In November 2013, the US-based Institute for Energy Economics and Financial Analysis had released a report warning investors the controversial coal mine and infrastructure project is not commercially viable.

“It’s a high-cost coal product in a low-cost market in structural decline. The project is uneconomic by any measure and is on the wrong side of the coal boom. It might have been viable five years ago but the market has moved on. Adani bought in at the peak of the coal cycle but failed to predict the structural decline of coal,” said Tom Sanzillo, the report’s co-author in a statement. (You can read the full report here).
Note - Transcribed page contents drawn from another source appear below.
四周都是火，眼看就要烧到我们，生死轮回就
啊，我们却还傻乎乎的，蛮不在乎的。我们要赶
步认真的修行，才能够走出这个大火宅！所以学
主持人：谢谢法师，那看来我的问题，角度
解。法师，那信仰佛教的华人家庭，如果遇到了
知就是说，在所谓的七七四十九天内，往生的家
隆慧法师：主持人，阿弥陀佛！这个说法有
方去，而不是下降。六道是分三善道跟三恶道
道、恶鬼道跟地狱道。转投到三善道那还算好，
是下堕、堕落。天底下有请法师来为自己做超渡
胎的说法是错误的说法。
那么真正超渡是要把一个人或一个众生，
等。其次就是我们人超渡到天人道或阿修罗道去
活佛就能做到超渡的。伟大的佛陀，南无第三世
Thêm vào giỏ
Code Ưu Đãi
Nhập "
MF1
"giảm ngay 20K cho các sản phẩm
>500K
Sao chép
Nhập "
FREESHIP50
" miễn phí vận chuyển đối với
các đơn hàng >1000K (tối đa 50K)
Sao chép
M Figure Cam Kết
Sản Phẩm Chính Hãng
Key findings of the report include:
1. The estimated cost of production of A$87/tonne (energy adjusted) is likely to be above the global thermal coal price for the foreseeable future, rendering the project uneconomic.
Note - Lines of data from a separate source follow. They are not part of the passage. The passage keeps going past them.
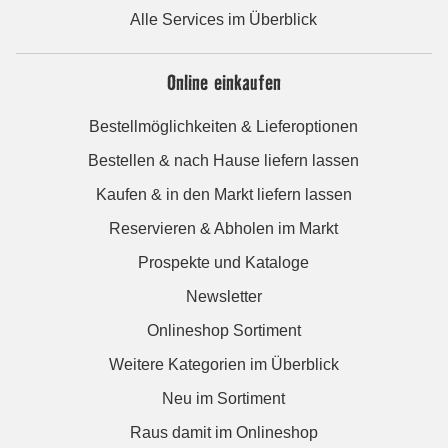
Alle Services im Überblick
Online einkaufen
Bestellmöglichkeiten & Lieferoptionen
Bestellen & nach Hause liefern lassen
Kaufen & in den Markt liefern lassen
Reservieren & Abholen im Markt
Prospekte und Kataloge
Newsletter
Onlineshop Sortiment
Weitere Kategorien im Überblick
Neu im Sortiment
Raus damit im Onlineshop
2. Adani is in a weak financial position to execute such an ambitious project: with external equity market capitalisation at only $5.17 billion against an estimated net debt of $12 billion, development costs for the Carmichael and Abbot Point t0 coal terminal projects are estimated at $10 billion.

3. Adani has over-estimated coal quality while under-estimating costs and project complexities. At peak production of 60 million tonnes per annum, Adani’s Carmichael mine would be by far the largest coal mine in Australia in a remote inland region with no power, rail, water or workforce infrastructure. Prior to 2013, Adani’s only other experience in coal mining is a 2–4 mtpa coal mine in Indonesia that has consistently performed below expectations.

4. The project is plagued by delays that continue to squeeze the Adani Group’s cash flow, with the company conceding the 2014 timetable for commencement of production has been pushed out to 2016, but more likely 2017 with full production beyond 2022.

The crux of the report is this: Adani may have thought they were buying a coal mine, but they merely bought themselves financial trouble, which is why they are now seeking an exit from Abbot Port. But if Adani wants to sell the port through which it would transport coal to India, it is likely that he will shelve all plans of developing the Carmichael project too.

Adani was earlier considering exporting coal from new export terminals at Dudgeon Point but in June 2014 Adani and North Queensland Bulk Ports Corporation abandoned plans to develop the Dudgeon terminals due to weakening demand for coal.

Moreover, with the Narendra Modi government showing strong resolve to reform the Indian coal sector, Adani might as well be able to meet the group’s coal requirement from the domestic market itself in the near future.